O secretário de Justiça e Cidadania, Antônio Hora, disse que não há vagas no sistema prisional, mas que elas foram criadas em caráter emergencial diante do caos nas delegacias.  Na verdade, ele diz que houve uma transferência do problema. Ou seja, os 100 presos das delegacias  foram para o Cadeião de Socorro que tem capacidade para 160 pessoas, mas existem 200. Isso agrava, ainda mais, o problema de superlotação. Os presídios de Areia Branca e  São Cristóvão (Complexo Penitenciário Manuel Carvalho Neto) foram interditados pela Justiça e não podem receber nenhum preso.

O secretário Antônio Hora torce que não haja rebeliões no sistema prisional, principalmente agora com população carcerária ainda maior. Ele espera a conclusão das unidades de Areia Branca e Estância para disponibilizar mais 600 vagas nos presídios. Enquanto isso, o delegado geral da Polícia Civil, Everton dos Santos, assegurou que as delegacias continuarão recebendo as pessoas que forem presas pela Polícia Militar.

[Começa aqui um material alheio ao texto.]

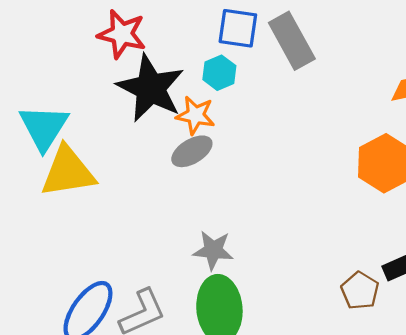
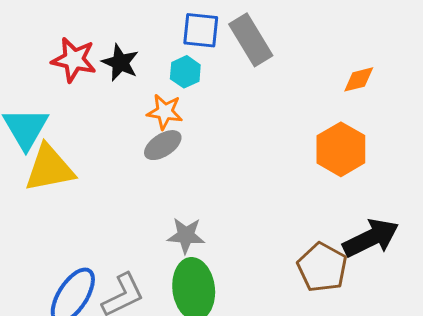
red star: (122, 34) -> (74, 60), moved
black star: (151, 88) -> (120, 63), moved, size x0.6
brown pentagon: (360, 291) -> (322, 267), size x1.4

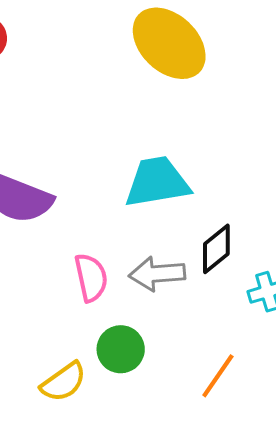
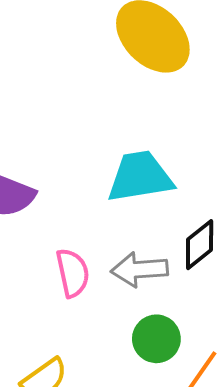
green circle: (121, 349) -> (156, 339), moved

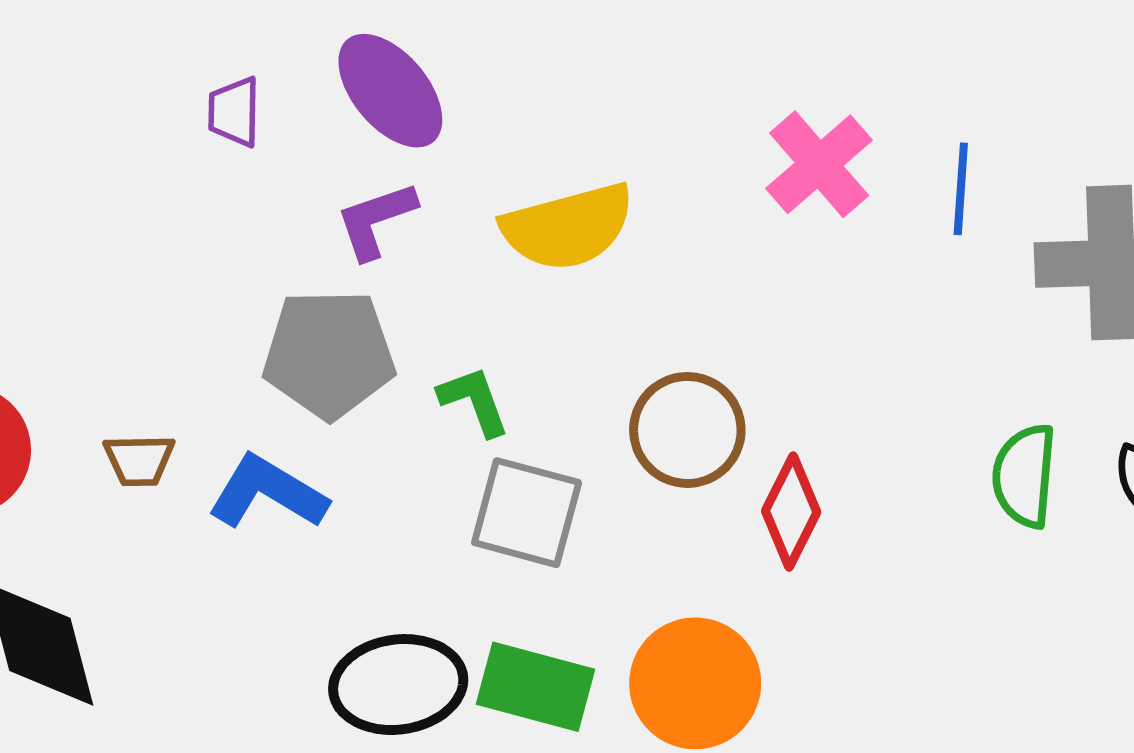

Durante as rebeliões, os presos derrubaram as grades, fizeram dois buracos nas paredes. No Bugio, quatro homens tentaram fugir, mas os policiais deram tiros para assustá-los e eles recuaram. O Grupamento Especial de Repressão e Busca (Gerb) esteve no local, conteve a situação e os dois presos que eram mantidos como reféns foram liberados e  atendidos pelo Serviço de Atendimento Móvel de Urgência (Samu). “Fomos atacados por mais de 50 pessoas”, disse um deles.

Pagamento – Depois do caos nas delegacias o Governo do Estado se apressou em anunciar que pagaria os salários atrasados. O secretário de Estado da Comunicação, Sales Neto,  disse que “o dinheiro dos policiais, bombeiros militares e dos funcionários das empresas estará na conta na manhã desta sexta-feira”.